For any dual-ported RAM concept I like to see some form of detail before I can join that part of the discussion. I like to see a data sheet of an actual component under consideration, and some sort of timing and layout concept. The reason is this: microcomputers and homecomputers were blessed with very fast RAM. Or actually they weren't and it only appears that way because they had processors made with very slow transistors inside. That made them cheap compared to "real" computers. In such a system, it makes sense to connect all kinds of external support logic (video, sound) to the same memory bus: those memories could easily handle multiple data streams because the processor was not using it at the fullest. In my mind, our situation is the opposite: we have very fast BJT-based logic organised in a way that saturates the 70 ns RAM chip's bandwidth (which is already very fast itself). Therefore expanding directly on the bus looks difficult to me.
Even if I carbon copy all the writes above address 0x100 to a second RAM, I don't know how to get it out in a clean way for display. I can double its speed and alternate access cycles. But then I can also just speed up the first RAM to begin with.

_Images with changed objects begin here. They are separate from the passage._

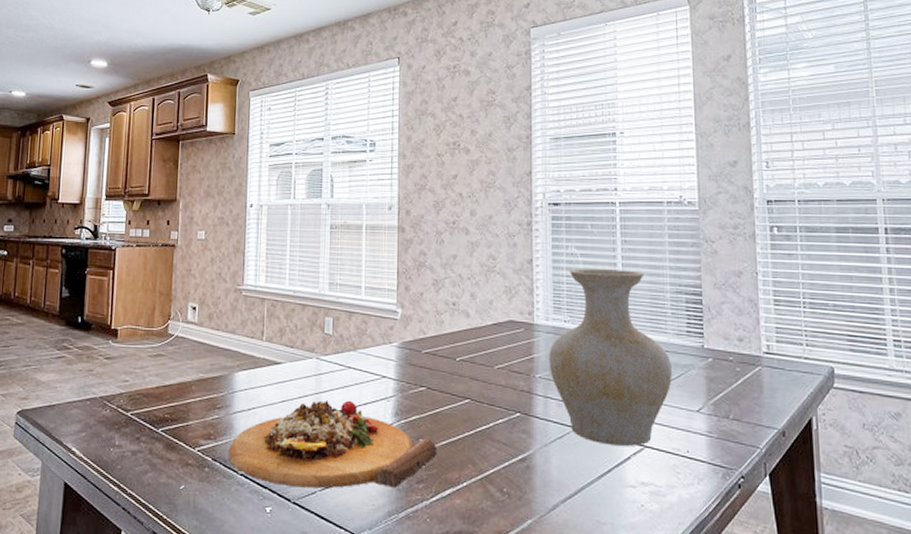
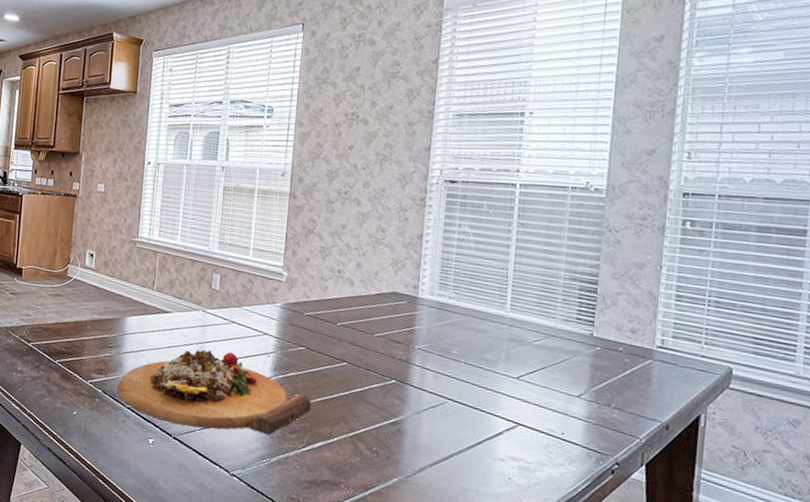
vase: present [549,269,672,446] -> none [429,247,557,423]

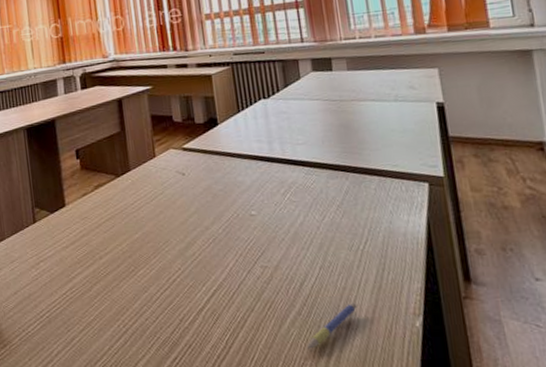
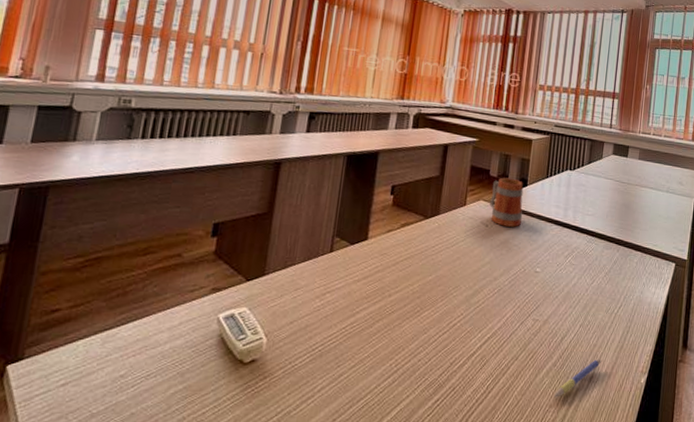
mug: none [179,119,222,172] -> present [489,177,524,227]

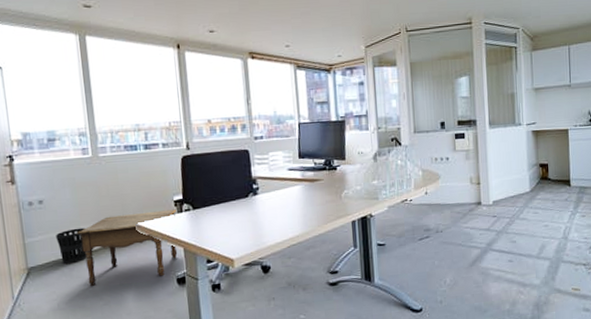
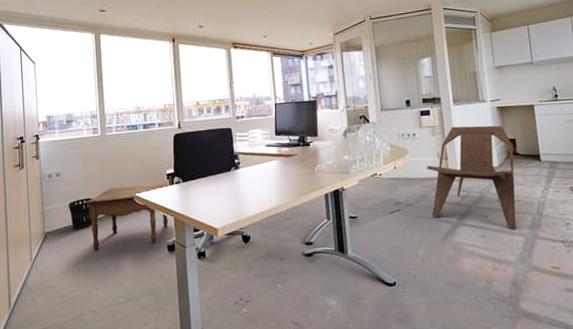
chair: none [458,150,545,255] -> present [427,125,516,230]

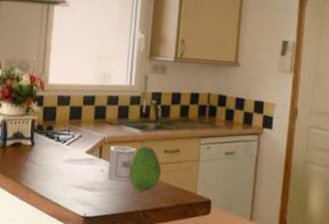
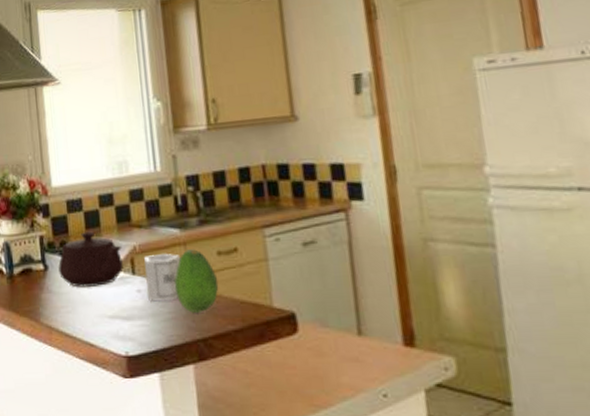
teapot: none [43,121,95,163] -> present [58,231,123,288]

And the one or two data sheets I've seen for dual-port memories have asymmetric access.
Edit: with a proper SYS extension, and in a shared clock configuration, the RAM-to-RAM transfer can be in bursts of 1 byte per clock cycle:
Code: Select all
Sender:
...
ld [y,x++],out
ld [y,x++],out
ld [y,x++],out
...
Receiver:
...
st in,[y,x++]
st in,[y,x++]
st in,[y,x++]
...
That is almost DMA already.